EXERCISE INPUT »
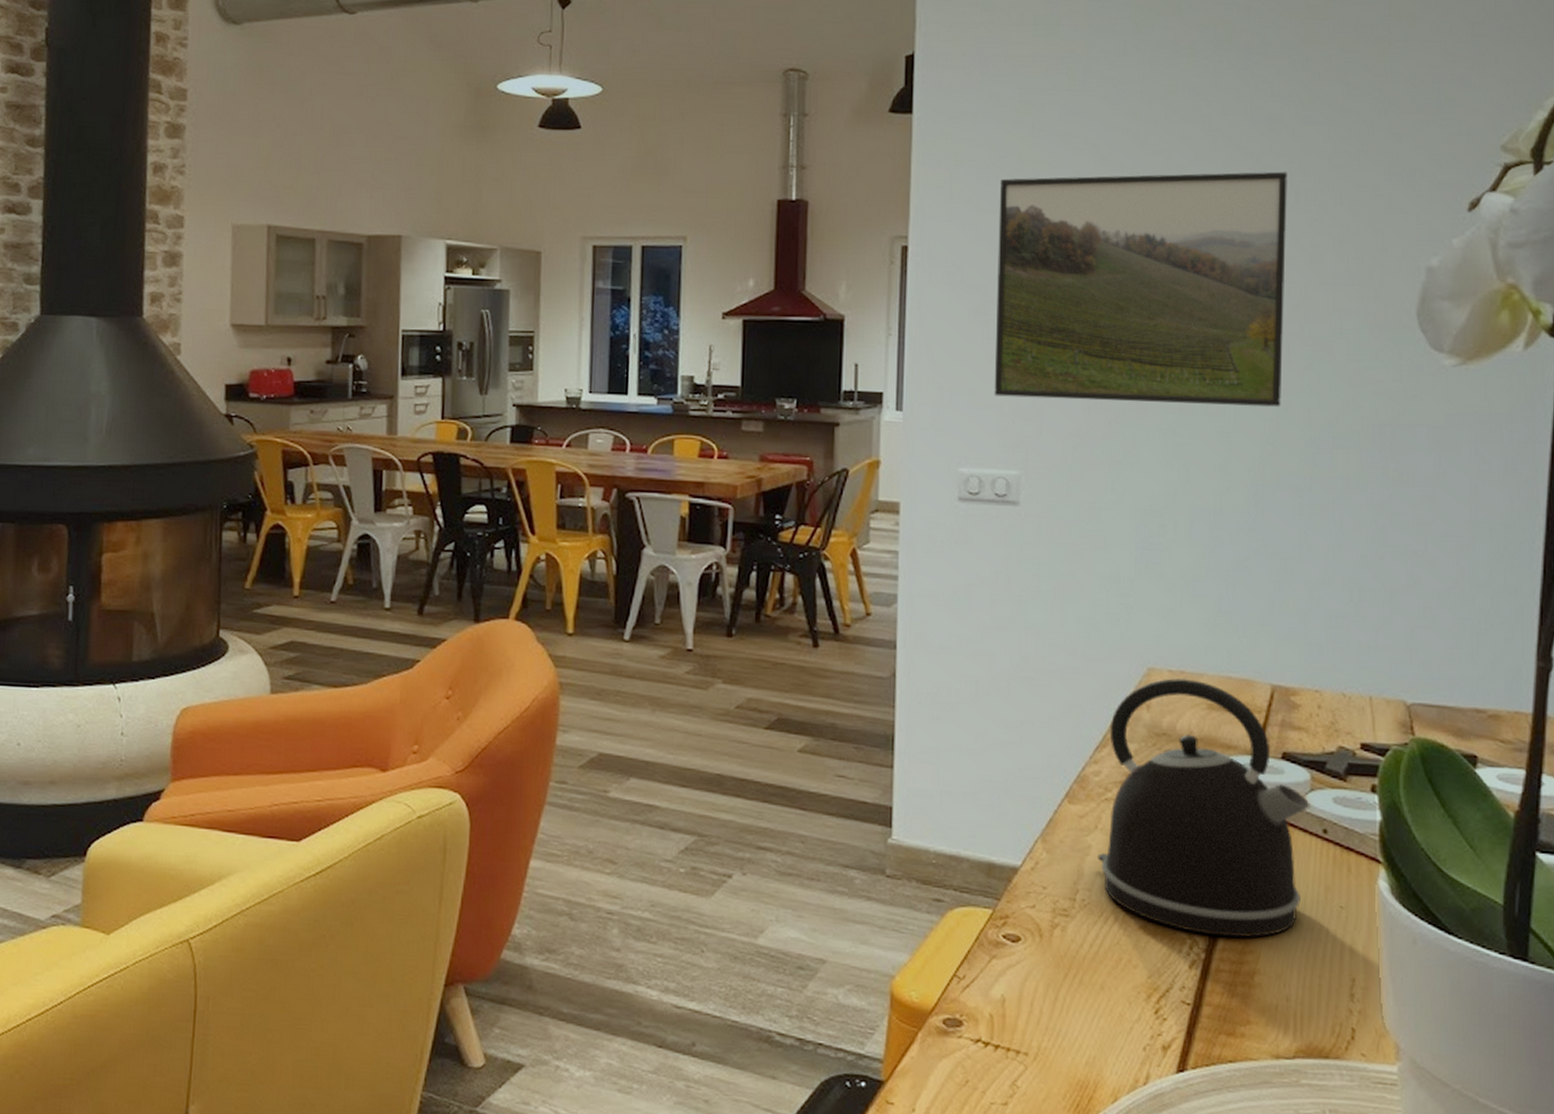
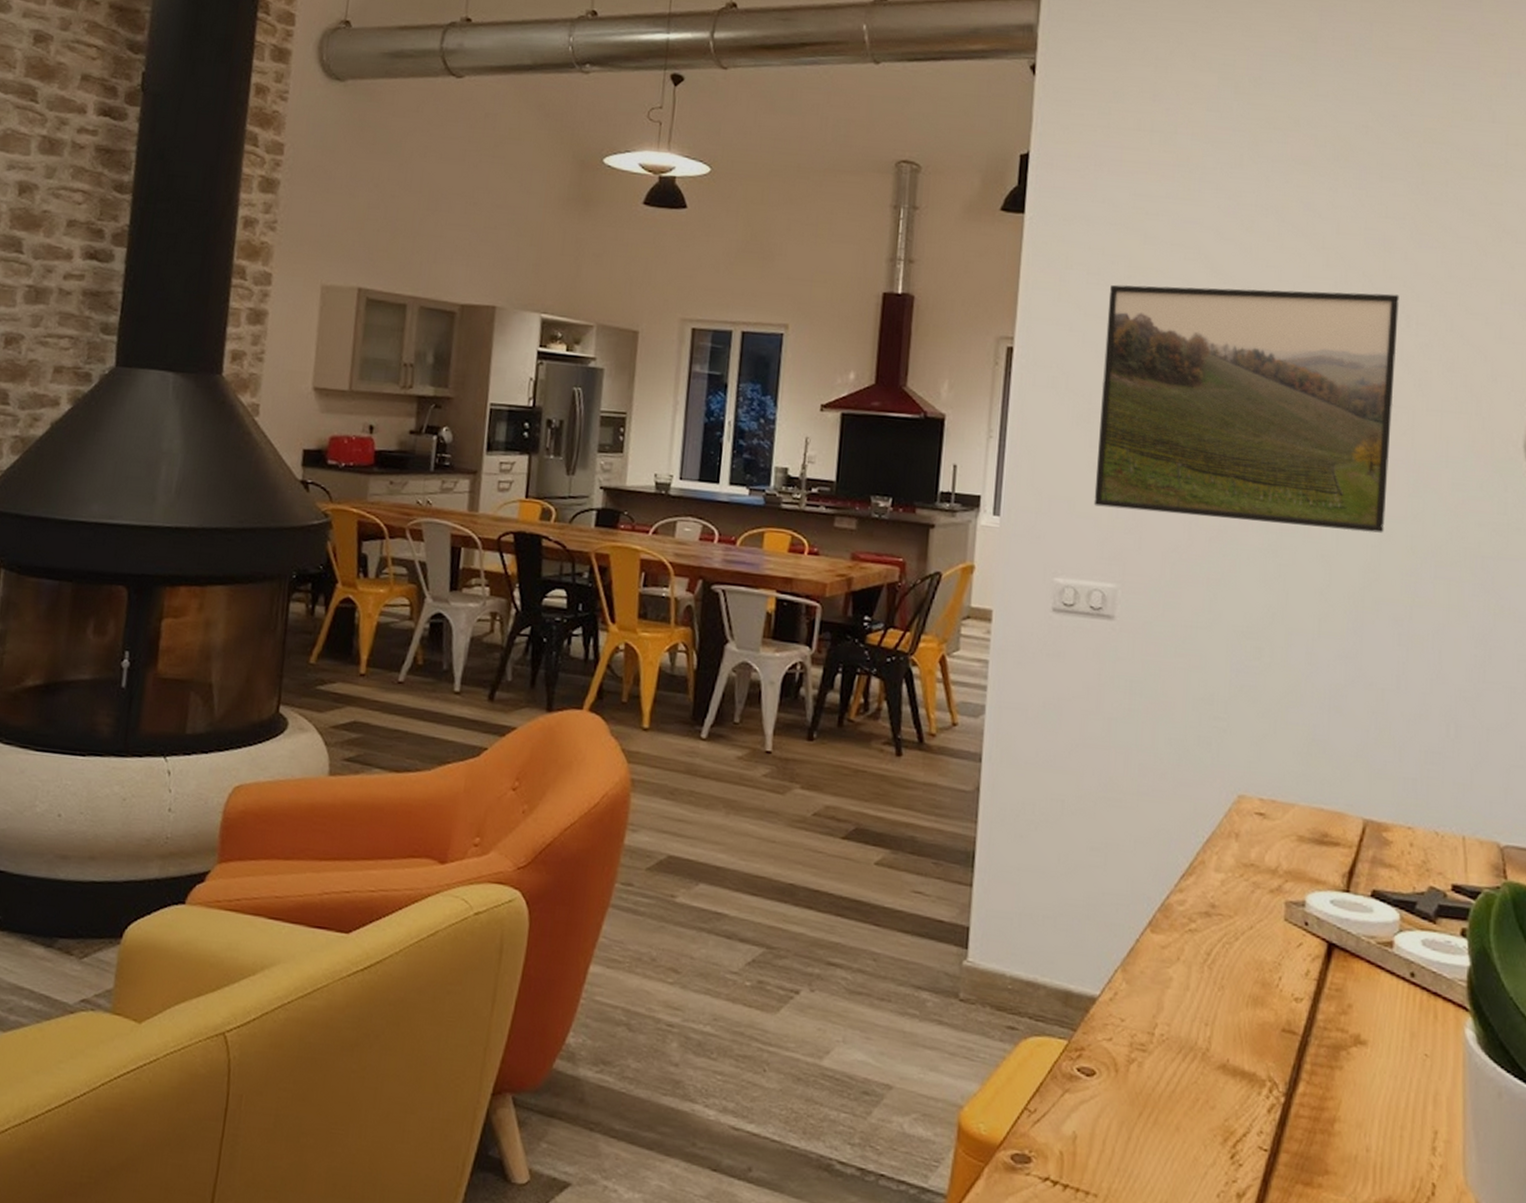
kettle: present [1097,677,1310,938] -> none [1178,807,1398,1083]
---
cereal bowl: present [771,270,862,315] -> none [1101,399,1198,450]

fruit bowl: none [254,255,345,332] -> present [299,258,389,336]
--
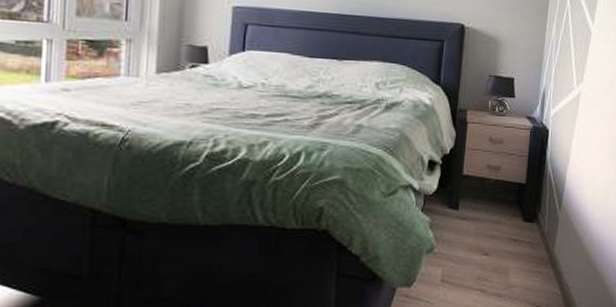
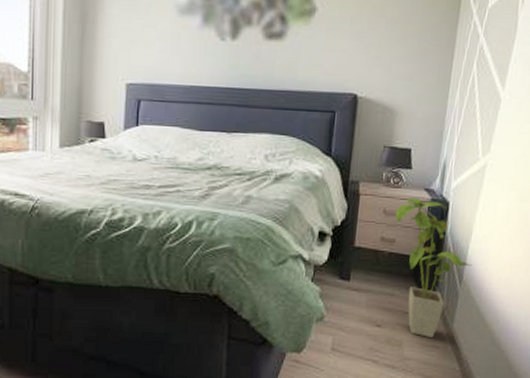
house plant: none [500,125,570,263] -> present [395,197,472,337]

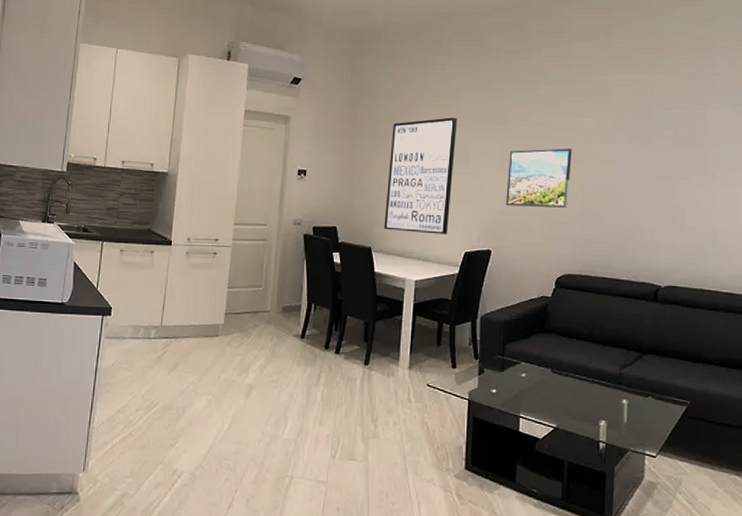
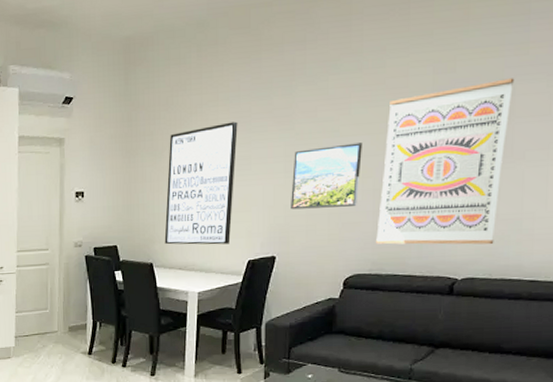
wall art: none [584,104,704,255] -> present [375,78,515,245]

REQUIRED WORK » What lines above contain "bowl"? Copy them out.

SOLVED PROBLEM »
cereal bowl: present [771,270,862,315] -> none [1101,399,1198,450]
fruit bowl: none [254,255,345,332] -> present [299,258,389,336]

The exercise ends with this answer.